■ TEXTO FUENTE
Otras miradas

Putin y el welfare nórdico

Luis Moreno

Profesor Emérito de Investigación en el Instituto de Políticas y Bienes Públicos (CSIC)

Las banderas de Finlandia y Suecia junto con las de la OTAN, en la sede de la Alianza Atlántica en Bruselas. REUTERS/Johanna Geron/Pool
Las banderas de Finlandia y Suecia junto con las de la OTAN, en la sede de la Alianza Atlántica en Bruselas. REUTERS/Johanna Geron/Pool

En un proceso rápido, y con un alto grado de respaldo político interno, Suecia y Finlandia han formalizado su petición de ingreso en la OTAN. Es la respuesta a la posible invasión de ambos países por los ejércitos de Putin, como ha sucedido realmente en el caso de Ucrania. Algunos observadores critican que, con esta decisión, ambos países nórdicos pierden su ‘neutralidad’. Más bien habría que considerar que, en línea con el adagio popular de que "el miedo es libre", los dos países septentrionales europeos han optado por preservar efectivamente su propia existencia como democracias avanzadas del bienestar.

Tal y como se despliega la geoestrategia global en curso, la opción más convincente para suecos y finlandeses es su adhesión a la alianza militar que se rige por el Tratado del Atlántico Norte o Tratado de Washington, suscrito el 4 de abril de 1949. Recuérdese que la OTAN constituye un sistema de defensa colectiva, mediante el cual los Estados integrantes se comprometen a defender a cualquiera de sus miembros si es atacado por una potencia externa, como sería el caso de lo realizado por la Rusia de Putin en Ucrania.

Entre las diversas opiniones en torno a los pros y contras de la decisión tomada por los dos países nórdicos, poco se ha hablado del temor que originaría entre suecos y finlandeses la desaparición de sus sistemas de protección social. Y es que ambos estados forman parte de la familia nórdica de naciones del welfare (junto con Dinamarca y Noruega), incompatibles con el imperialismo ruso de nuevo cuño.

■ DATOS DEL EJERCICIO
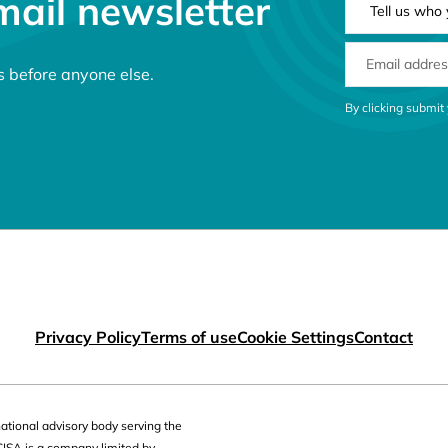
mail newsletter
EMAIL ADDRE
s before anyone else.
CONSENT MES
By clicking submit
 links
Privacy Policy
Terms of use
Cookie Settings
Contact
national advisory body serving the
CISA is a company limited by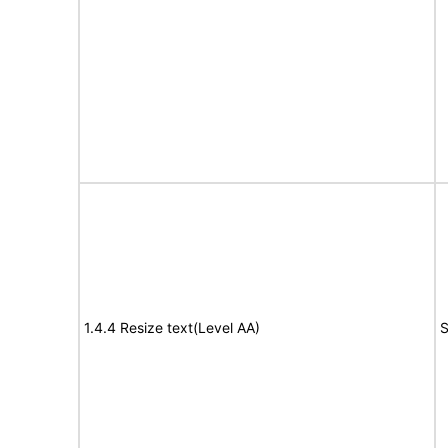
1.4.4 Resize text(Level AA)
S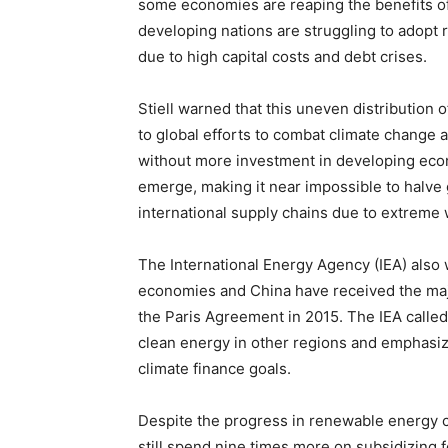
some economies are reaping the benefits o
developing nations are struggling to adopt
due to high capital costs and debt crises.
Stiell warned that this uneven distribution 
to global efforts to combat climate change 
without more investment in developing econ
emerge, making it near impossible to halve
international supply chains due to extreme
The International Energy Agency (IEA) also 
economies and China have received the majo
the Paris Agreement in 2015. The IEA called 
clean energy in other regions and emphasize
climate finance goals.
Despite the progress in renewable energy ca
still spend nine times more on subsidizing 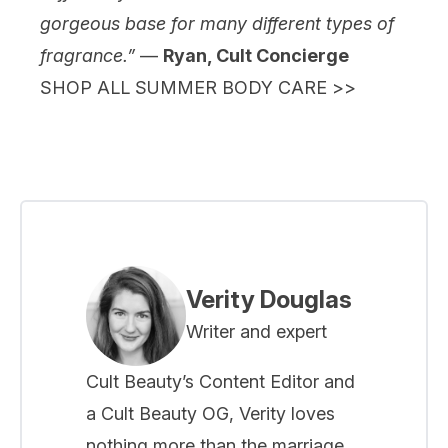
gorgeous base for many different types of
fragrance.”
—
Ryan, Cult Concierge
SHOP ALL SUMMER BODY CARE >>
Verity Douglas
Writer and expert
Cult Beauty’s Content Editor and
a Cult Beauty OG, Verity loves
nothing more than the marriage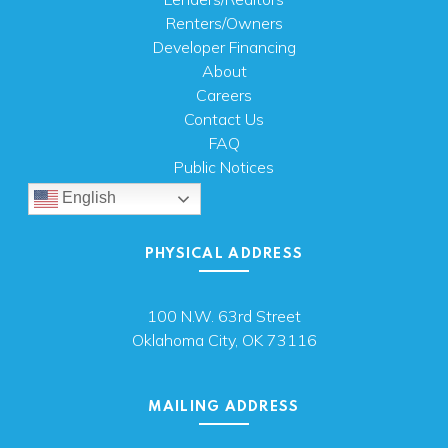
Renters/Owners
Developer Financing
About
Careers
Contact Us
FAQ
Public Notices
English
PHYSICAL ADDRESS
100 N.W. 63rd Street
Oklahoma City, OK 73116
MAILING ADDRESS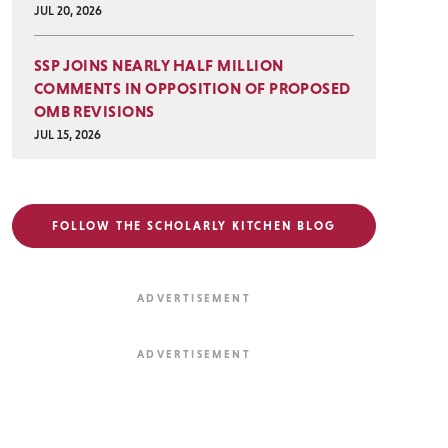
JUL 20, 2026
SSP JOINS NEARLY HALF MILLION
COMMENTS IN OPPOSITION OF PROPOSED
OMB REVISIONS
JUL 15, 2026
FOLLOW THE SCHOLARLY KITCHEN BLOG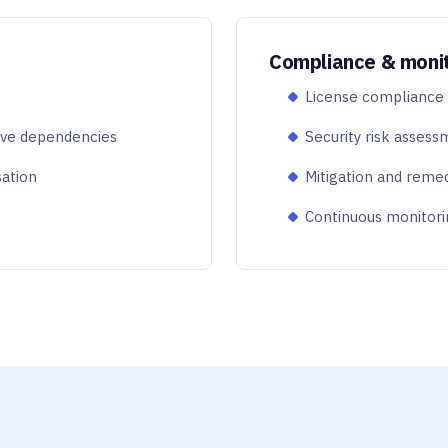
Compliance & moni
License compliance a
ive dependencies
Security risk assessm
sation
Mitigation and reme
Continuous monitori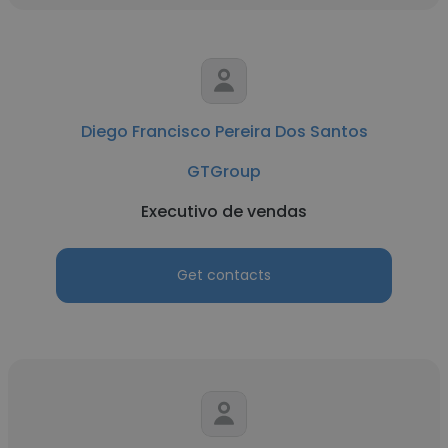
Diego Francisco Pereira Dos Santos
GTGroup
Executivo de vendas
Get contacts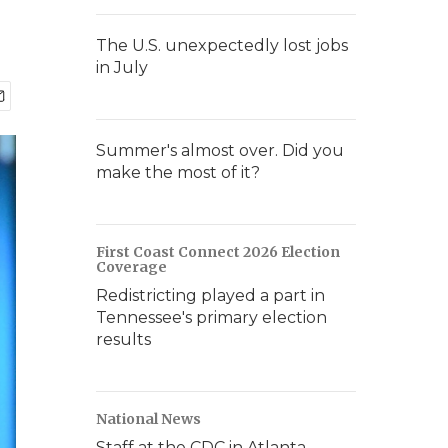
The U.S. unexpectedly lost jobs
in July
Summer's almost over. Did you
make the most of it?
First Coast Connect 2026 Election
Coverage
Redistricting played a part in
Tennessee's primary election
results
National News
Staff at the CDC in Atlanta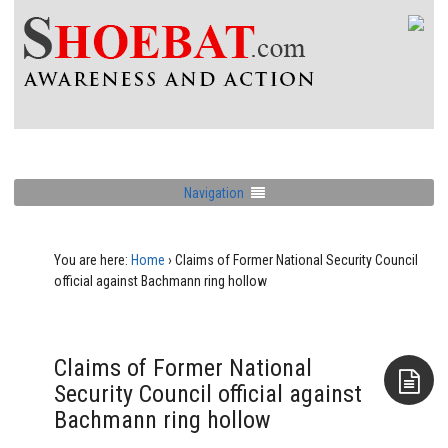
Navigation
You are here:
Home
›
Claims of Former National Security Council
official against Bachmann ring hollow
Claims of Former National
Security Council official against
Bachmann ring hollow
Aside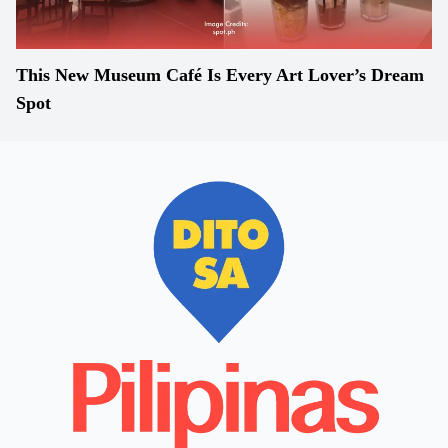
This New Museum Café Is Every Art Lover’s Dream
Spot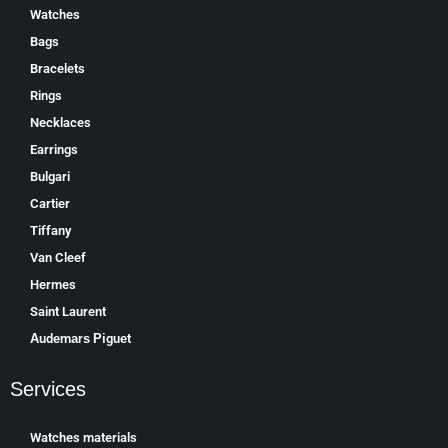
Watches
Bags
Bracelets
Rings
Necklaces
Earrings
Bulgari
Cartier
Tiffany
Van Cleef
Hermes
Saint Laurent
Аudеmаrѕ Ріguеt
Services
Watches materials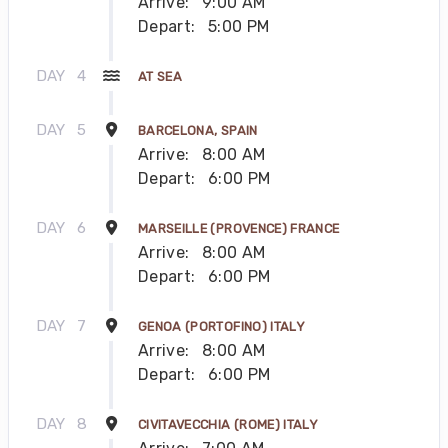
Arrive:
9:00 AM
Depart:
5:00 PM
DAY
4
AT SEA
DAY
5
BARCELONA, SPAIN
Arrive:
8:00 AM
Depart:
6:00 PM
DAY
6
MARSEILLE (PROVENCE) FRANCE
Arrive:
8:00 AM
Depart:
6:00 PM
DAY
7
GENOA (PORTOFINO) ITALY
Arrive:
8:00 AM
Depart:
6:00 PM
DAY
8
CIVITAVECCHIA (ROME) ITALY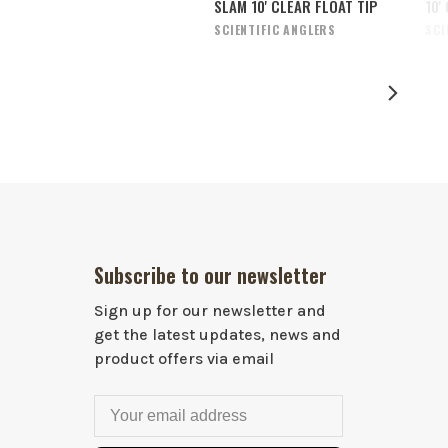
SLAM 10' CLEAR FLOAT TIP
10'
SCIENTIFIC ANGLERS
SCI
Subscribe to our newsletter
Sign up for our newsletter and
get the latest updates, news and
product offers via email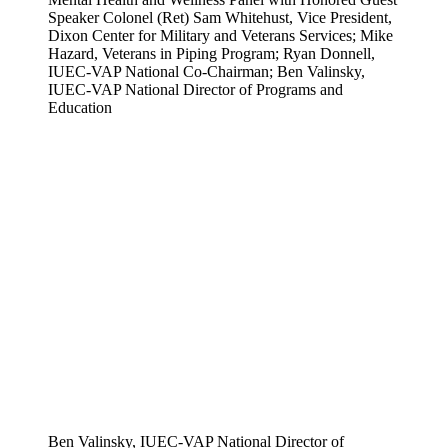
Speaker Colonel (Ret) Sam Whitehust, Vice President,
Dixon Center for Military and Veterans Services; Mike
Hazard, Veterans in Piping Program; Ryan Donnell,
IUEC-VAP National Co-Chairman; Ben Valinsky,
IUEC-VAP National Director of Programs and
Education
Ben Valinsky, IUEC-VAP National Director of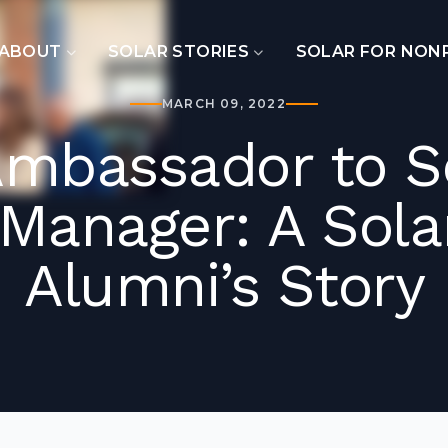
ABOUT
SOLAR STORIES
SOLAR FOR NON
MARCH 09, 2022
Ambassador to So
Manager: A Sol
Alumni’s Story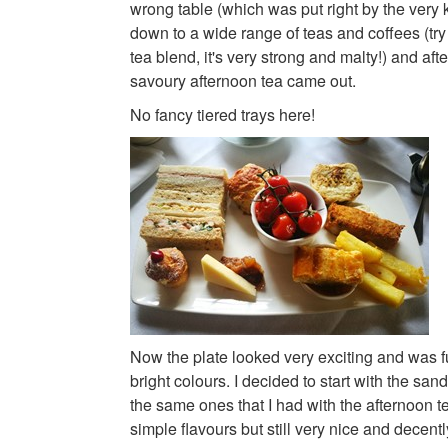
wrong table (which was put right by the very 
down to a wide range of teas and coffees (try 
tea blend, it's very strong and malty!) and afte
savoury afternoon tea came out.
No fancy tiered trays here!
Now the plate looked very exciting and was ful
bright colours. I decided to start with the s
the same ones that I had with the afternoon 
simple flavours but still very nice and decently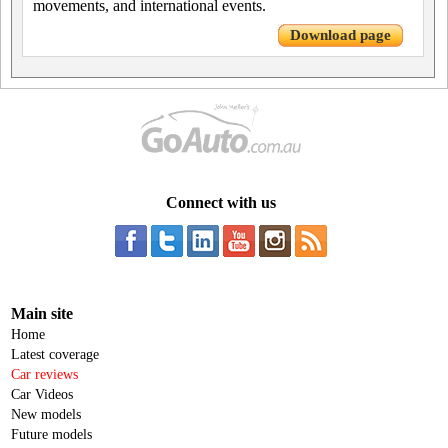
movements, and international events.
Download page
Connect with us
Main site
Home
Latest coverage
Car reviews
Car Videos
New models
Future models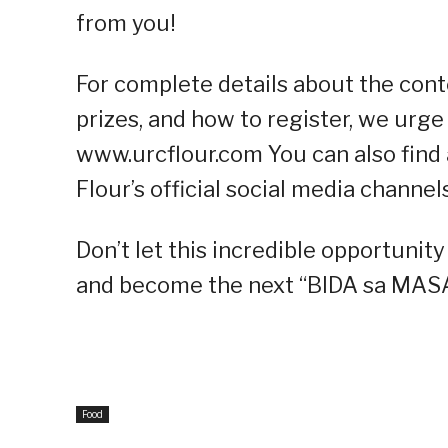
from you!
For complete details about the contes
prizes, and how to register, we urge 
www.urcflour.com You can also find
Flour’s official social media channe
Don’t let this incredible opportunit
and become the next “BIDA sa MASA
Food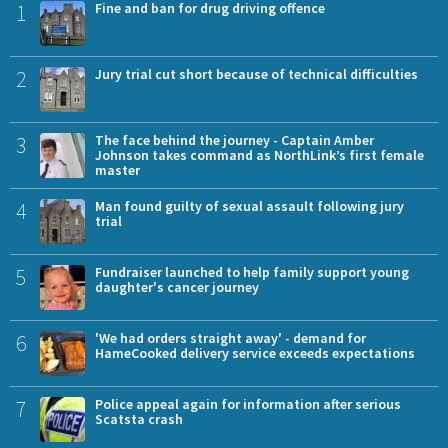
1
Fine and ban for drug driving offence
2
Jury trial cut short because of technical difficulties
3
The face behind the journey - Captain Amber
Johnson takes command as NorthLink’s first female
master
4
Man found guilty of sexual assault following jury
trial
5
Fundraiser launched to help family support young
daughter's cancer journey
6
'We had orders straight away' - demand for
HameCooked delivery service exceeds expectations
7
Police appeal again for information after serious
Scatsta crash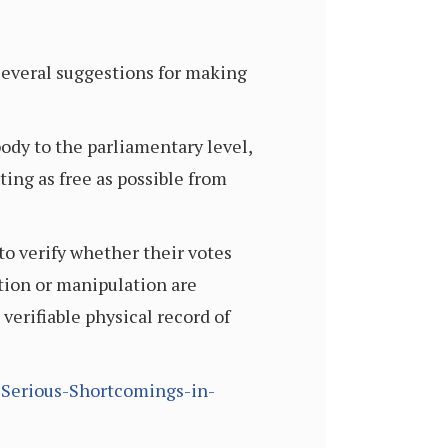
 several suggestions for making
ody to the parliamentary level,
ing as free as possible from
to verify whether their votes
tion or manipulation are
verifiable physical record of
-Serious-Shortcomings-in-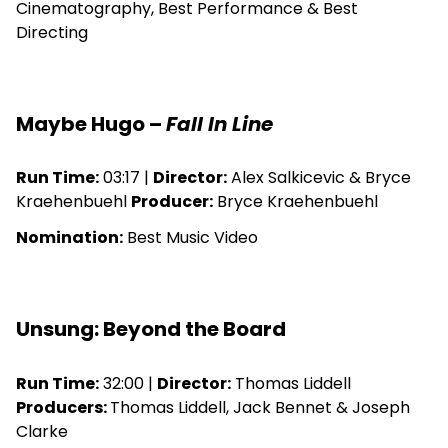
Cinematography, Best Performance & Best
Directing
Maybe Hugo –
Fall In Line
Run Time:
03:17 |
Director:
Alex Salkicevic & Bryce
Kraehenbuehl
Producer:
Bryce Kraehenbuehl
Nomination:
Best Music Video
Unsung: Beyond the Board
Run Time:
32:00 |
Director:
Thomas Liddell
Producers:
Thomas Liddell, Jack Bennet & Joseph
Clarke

■ INSTRUCCIONES DE TRABAJO
1. Resume en dos oraciones el párrafo del texto fuente que empieza «Tal y como se despliega la geoestrategia global», conservando sus datos principales.
2. Retoma el artículo sobre el ingreso de Suecia y Finlandia en la OTAN y continúalo a partir de la última oración de su último párrafo.
Los registros provienen de una fuente distinta a la del texto fuente.

■ RESPUESTAS ESPERADAS
1. En el contexto geoestratégico actual, la opción más convincente para Suecia y Finlandia es adherirse a la OTAN, la alianza militar regida por el Tratado del Atlántico Norte o Tratado de Washington, firmado el 4 de abril de 1949. La OTAN es un sistema de defensa colectiva en el que sus Estados miembros se comprometen a defender a cualquiera de ellos si lo ataca una potencia externa, como sería el caso de lo hecho por la Rusia de Putin en Ucrania.

2.
El régimen nórdico es una variante más avanzada y generosa dentro del Modelo Social Europeo que caracteriza en la UE a los estados del bienestar (EB). Un régimen, en suma, que se asienta en la idea nórdica del ‘hogar popular’ o ‘casa común’ ciudadana (Folkhemmet). Así se le denomina en Suecia en referencia al largo período en el poder de los socialdemócratas de este país (1932-1976), durante el que se construyó y consolidó un welfare state normativamente basado en la solidaridad, la igualdad y el universalismo. El individualismo social sueco halló en el folkhemmet una fórmula institucional donde la confianza mutua y los derechos colectivos prevalecían sobre las soluciones individuales. Además, dicho modelo se proponía como una opción intermedia entre el capitalismo y el comunismo enfrentados durante el período de la Guerra Fría (1947-1989).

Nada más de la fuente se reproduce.